Synthesis of highly monodisperse Pd nanoparticles using a binary surfactant combination and sodium oleate as a reductant

Anna Pekkari; Xin Wen; Jessica Orrego-Hernández; Robson Rosa da Silva; Shun Kondo; Eva Olsson; Hanna Härelind; Kasper Moth-Poulsen

doi:10.1039/d1na00052g

Synthesis of highly monodisperse Pd nanoparticles using a binary surfactant combination and sodium oleate as a reductant

Nanoscale Adv. 2021 Mar 5;3(9):2481-2487. doi: 10.1039/d1na00052g. eCollection 2021 May 4.

Authors

Anna Pekkari¹, Xin Wen¹, Jessica Orrego-Hernández¹, Robson Rosa da Silva¹, Shun Kondo², Eva Olsson², Hanna Härelind¹, Kasper Moth-Poulsen¹

Affiliations

¹ Applied Chemistry, Department of Chemistry and Chemical Engineering, Chalmers University of Technology 41296 Gothenburg Sweden mkasper@chalmers.se.
² Nano and Biophysics, Department of Physics, Chalmers University of Technology 41296 Gothenburg Sweden.

Abstract

This study presents the synthesis of monodisperse Pd nanoparticles (NPs) stabilized by sodium oleate (NaOL) and hexadecyltrimethylammonium chloride (CTAC).
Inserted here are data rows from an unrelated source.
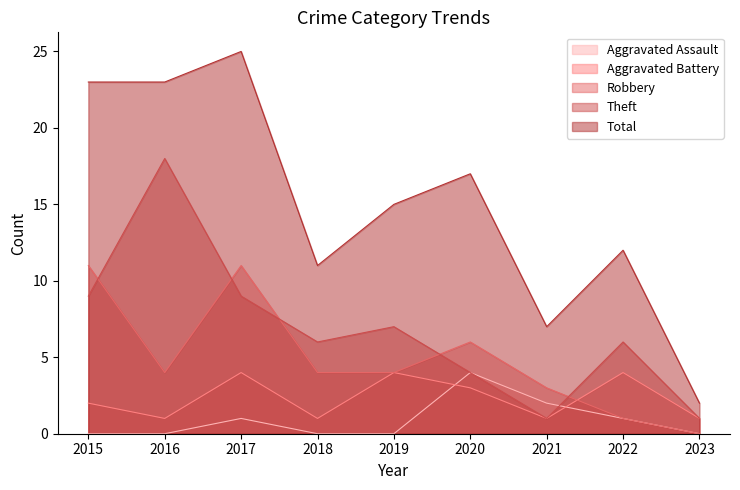

Where does the Total series first go above 15?

2015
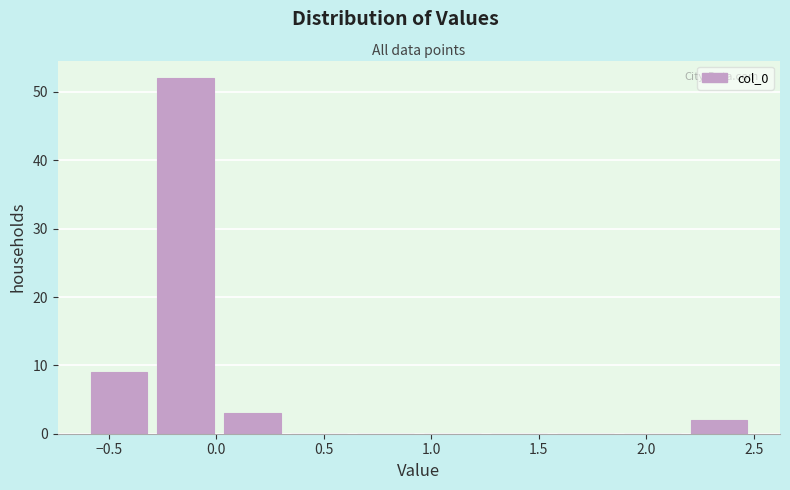

Reading left to right, transcribe this chart: for each bar, give the range it covers on the x-axis and its height. Neither the bar edges nor the heights are printed on the chart, so give them approximately, as read against the axes.

-0.60 to -0.25: 9
-0.25 to 0.05: 52
0.05 to 0.35: 3
0.35 to 0.65: 0
0.65 to 0.95: 0
0.95 to 1.30: 0
1.30 to 1.60: 0
1.60 to 1.90: 0
1.90 to 2.20: 0
2.20 to 2.50: 2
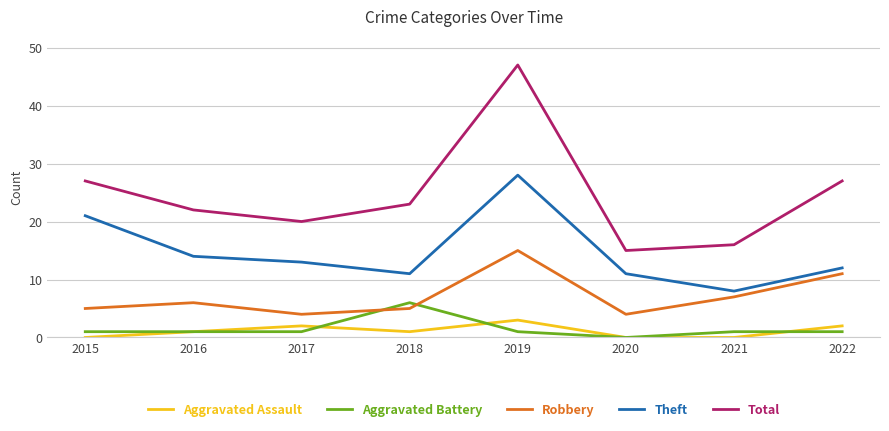

What is the total value across all series at 2017?

40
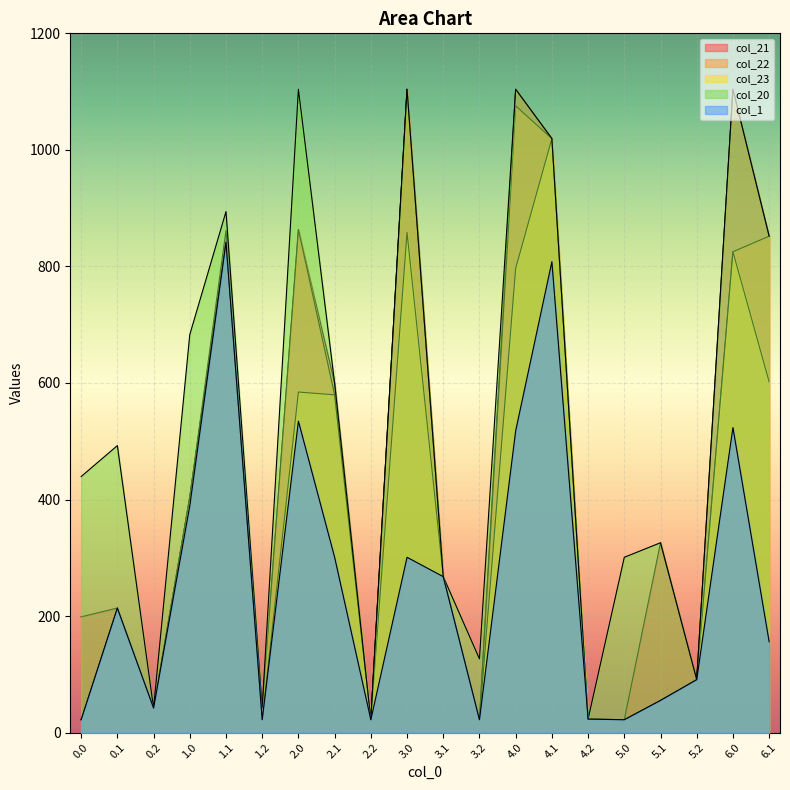

What is the difference between the col_20 values at 6.1 and 3.0?

252.1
The synthesis was conducted without traditional reductants and Pd-precursors are reduced by NaOL. It was confirmed that the alkyl double bond in NaOL is not the only explanation for the reduction of Pd-precursors since Pd NPs could be synthesized with CTAC and the saturated fatty acid sodium stearate (NaST). A quantitative evaluation of the reduction kinetics using UV-Vis spectroscopy shows that Pd NPs synthesized with both stabilizer combinations follow pseudo first-order reaction kinetics, where NaOL provides a faster and more effective reduction of Pd-precursors. The colloidal stabilization of the NP surface by CTAC and NaOL is confirmed by Fourier transform infrared (FTIR) and nuclear magnetic resonance (NMR) analysis.